| name | systematic-debugging |
| description | This skill should be used when debugging complex kernel issues requiring systematic investigation and documentation. Use for documenting problem analysis, root cause investigation, solution implementation, and evidence collection following Breenix's Problem→Root Cause→Solution→Evidence pattern. |
Systematic Debugging for Breenix
Document-driven debugging workflow for kernel issues.
Purpose
Complex kernel bugs require systematic investigation and documentation. This skill provides the pattern used in Breenix debugging docs like TIMER_INTERRUPT_INVESTIGATION.md, DIRECT_EXECUTION_FIX.md, and PAGE_TABLE_FIX.md.
The Four-Phase Pattern
All debugging documents follow this structure:
- Problem: What's broken? Observable symptoms
- Root Cause: Why is it broken? Deep analysis
- Solution: What fixes it? Implementation details
- Evidence: How do you know it's fixed? Before/after proof
When to Use
- Complex kernel issues: Not simple typos or obvious bugs
- Architectural problems: Issues requiring design changes
- Recurring failures: Problems that reappear or are hard to reproduce
- Learning opportunities: Bugs that teach important lessons
- CI investigations: Failed tests requiring deep analysis
Debugging Workflow
Phase 1: Problem Definition
Document observable symptoms:
# Problem Summary
[Brief description of what's failing]
## Symptoms
- What fails? (test, boot, specific operation)

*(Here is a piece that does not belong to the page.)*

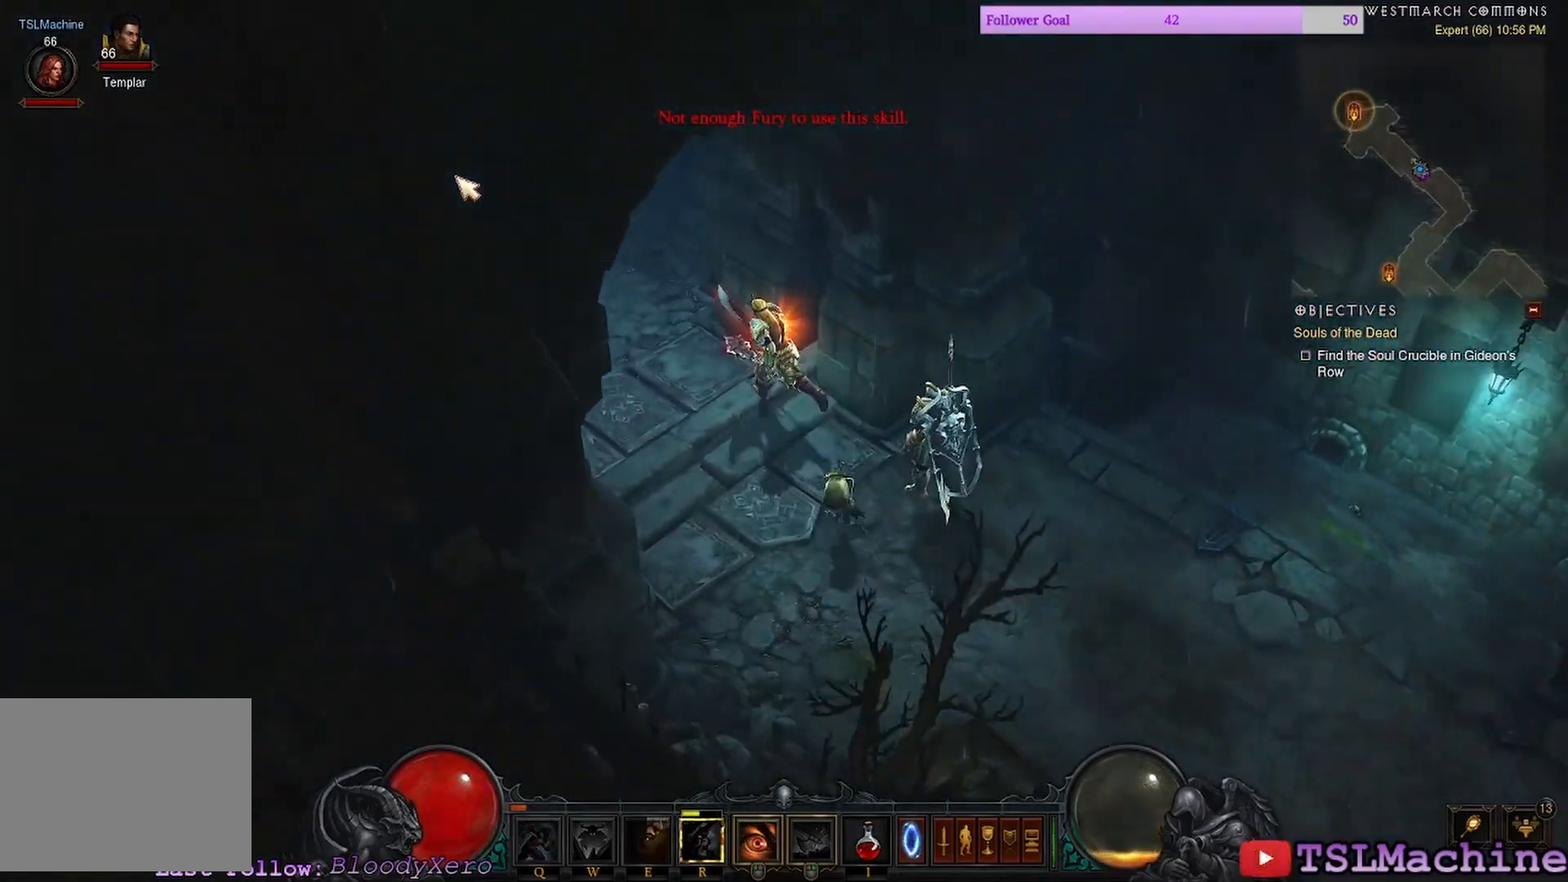
{"keys": [], "mouse": ["left"], "events": []}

- When does it fail? (always, intermittently, specific conditions)
- Error messages or behavior observed
- What works vs what doesn't
Example from DIRECT_EXECUTION_FIX.md:
# Problem Summary
Direct userspace execution was failing with a double fault at `int 0x80`
instruction (`0x10000019`).
## Symptoms
- Userspace processes boot successfully
- Calling int 0x80 triggers double fault
- Error occurs during Ring 3 → Ring 0 transition
Phase 2: Root Cause Analysis
Investigate systematically:
Reproduce consistently
# Use kernel-debug-loop for fast iteration kernel-debug-loop/scripts/quick_debug.py --signal "FAILURE_POINT" --timeout 10Add diagnostic logging
log::debug!("About to perform operation X"); log::debug!("Variable state: {:?}", state); log::debug!("After operation X");Narrow down location
- Binary search: Add checkpoint in middle of suspect code
- If reached: problem is after
- If not reached: problem is before
- Repeat until isolated
Analyze state
- What values are variables?
- What should they be?
- What assumptions are violated?
Document findings:
## Root Cause Analysis
1. **Sequence of Events**:
- Step 1 happens
- Step 2 happens
- Step 3 fails because X
2. **Technical Details**:
- Specific memory addresses, registers, flags
- Code paths taken
- Assumptions violated
3. **Why It Happens**:
- Fundamental reason for the failure
- What design assumption was wrong
Phase 3: Solution Implementation
Document the fix:
## Solution
### 1. [Component] Fix
**File**: `path/to/file.rs`
**Lines**: X-Y
[Explanation of what changed and why]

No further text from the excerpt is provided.